• _Exercise materials_
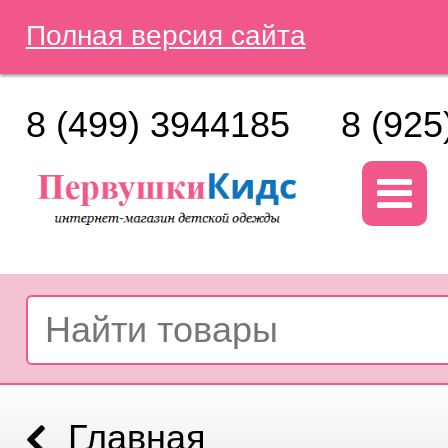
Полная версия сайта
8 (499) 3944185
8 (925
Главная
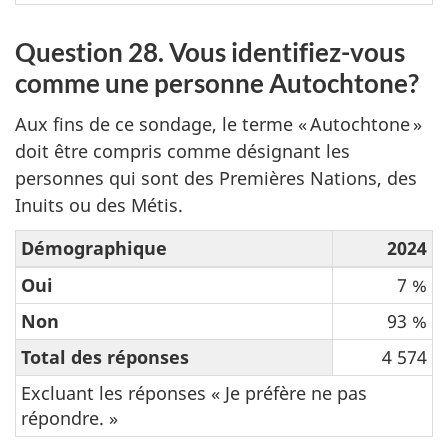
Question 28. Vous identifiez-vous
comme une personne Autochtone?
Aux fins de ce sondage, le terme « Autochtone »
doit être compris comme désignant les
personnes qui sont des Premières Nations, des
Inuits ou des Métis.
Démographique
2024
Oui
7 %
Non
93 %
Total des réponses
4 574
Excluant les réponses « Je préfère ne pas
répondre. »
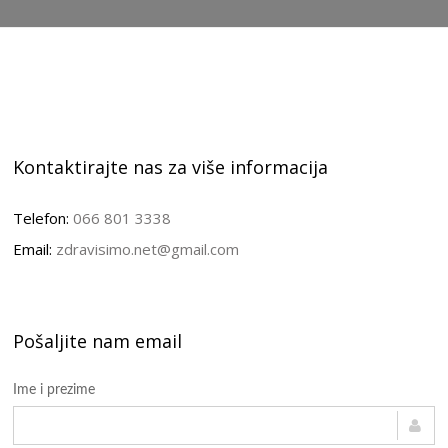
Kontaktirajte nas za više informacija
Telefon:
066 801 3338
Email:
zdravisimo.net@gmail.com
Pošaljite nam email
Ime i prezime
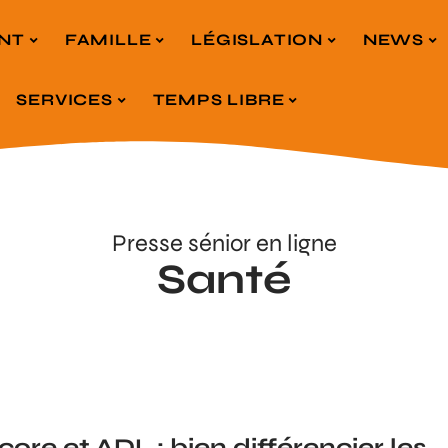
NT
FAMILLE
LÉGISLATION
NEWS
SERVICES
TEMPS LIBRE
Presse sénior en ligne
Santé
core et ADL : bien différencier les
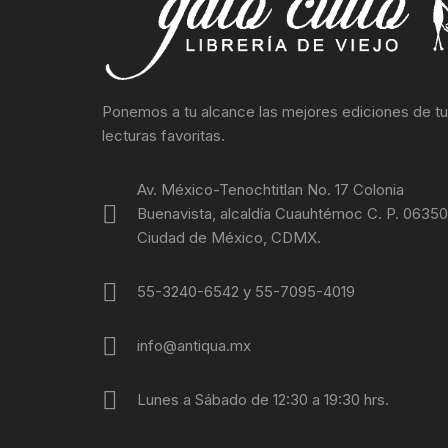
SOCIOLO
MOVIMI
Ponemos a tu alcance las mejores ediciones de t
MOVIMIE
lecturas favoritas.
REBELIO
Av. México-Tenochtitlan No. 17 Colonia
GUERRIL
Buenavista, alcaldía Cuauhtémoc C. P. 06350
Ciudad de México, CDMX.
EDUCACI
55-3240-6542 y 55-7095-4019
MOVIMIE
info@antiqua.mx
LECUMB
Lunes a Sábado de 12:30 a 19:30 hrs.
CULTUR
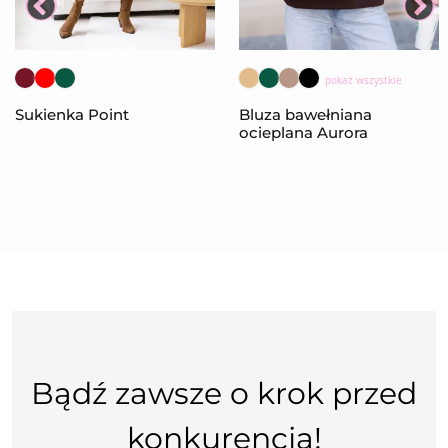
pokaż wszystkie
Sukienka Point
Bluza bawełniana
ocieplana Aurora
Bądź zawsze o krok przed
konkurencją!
* * *
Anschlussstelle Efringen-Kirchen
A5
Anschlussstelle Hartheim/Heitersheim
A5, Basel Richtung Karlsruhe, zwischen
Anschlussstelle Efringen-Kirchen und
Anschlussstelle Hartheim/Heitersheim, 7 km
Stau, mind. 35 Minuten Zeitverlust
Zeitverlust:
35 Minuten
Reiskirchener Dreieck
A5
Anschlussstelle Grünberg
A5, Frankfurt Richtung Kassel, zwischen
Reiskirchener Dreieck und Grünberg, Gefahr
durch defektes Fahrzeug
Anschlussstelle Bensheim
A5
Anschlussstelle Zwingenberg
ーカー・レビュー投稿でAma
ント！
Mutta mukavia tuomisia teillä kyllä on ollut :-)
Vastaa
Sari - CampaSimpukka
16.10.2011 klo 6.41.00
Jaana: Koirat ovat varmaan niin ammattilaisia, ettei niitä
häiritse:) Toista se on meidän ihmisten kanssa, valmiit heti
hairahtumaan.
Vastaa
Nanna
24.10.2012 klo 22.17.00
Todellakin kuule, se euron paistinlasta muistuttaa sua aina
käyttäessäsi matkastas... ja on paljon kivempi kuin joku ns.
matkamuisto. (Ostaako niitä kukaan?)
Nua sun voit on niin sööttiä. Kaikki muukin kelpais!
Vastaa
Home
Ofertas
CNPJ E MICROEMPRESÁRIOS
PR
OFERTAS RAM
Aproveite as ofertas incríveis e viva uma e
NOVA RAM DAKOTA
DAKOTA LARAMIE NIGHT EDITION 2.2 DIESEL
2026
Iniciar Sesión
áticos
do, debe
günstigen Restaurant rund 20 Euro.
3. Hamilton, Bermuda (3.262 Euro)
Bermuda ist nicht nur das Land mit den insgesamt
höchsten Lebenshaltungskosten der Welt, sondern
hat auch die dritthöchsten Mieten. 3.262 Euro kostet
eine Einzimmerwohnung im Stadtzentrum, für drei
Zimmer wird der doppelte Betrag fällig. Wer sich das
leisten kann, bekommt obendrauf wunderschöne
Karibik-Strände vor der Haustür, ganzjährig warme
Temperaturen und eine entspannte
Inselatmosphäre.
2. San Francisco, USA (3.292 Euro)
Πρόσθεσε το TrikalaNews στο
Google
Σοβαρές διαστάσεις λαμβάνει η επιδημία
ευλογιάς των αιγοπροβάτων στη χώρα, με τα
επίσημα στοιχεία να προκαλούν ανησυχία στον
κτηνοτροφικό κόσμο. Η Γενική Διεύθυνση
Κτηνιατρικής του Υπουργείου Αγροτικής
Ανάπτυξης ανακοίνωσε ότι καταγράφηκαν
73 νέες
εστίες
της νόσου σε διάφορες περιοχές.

• _Task statement_
Convert the data into a Markdown table with the columns "Row" and "Text", starting at the line that contains "Question 28. Vous identifiez-vous" and ending at the line that contains "core et ADL : bien différencier les", with both included, and number each row in "Row". Leave out blank lines and pictures.

• _Output below_
| Row | Text |
|---|---|
| 1 | Question 28. Vous identifiez-vous |
| 2 | comme une personne Autochtone? |
| 3 | Aux fins de ce sondage, le terme « Autochtone » |
| 4 | doit être compris comme désignant les |
| 5 | personnes qui sont des Premières Nations, des |
| 6 | Inuits ou des Métis. |
| 7 | Démographique |
| 8 | 2024 |
| 9 | Oui |
| 10 | 7 % |
| 11 | Non |
| 12 | 93 % |
| 13 | Total des réponses |
| 14 | 4 574 |
| 15 | Excluant les réponses « Je préfère ne pas |
| 16 | répondre. » |
| 17 | Kontaktirajte nas za više informacija |
| 18 | Telefon: |
| 19 | 066 801 3338 |
| 20 | Email: |
| 21 | zdravisimo.net@gmail.com |
| 22 | Pošaljite nam email |
| 23 | Ime i prezime |
| 24 | NT |
| 25 | FAMILLE |
| 26 | LÉGISLATION |
| 27 | NEWS |
| 28 | SERVICES |
| 29 | TEMPS LIBRE |
| 30 | Presse sénior en ligne |
| 31 | Santé |
| 32 | core et ADL : bien différencier les |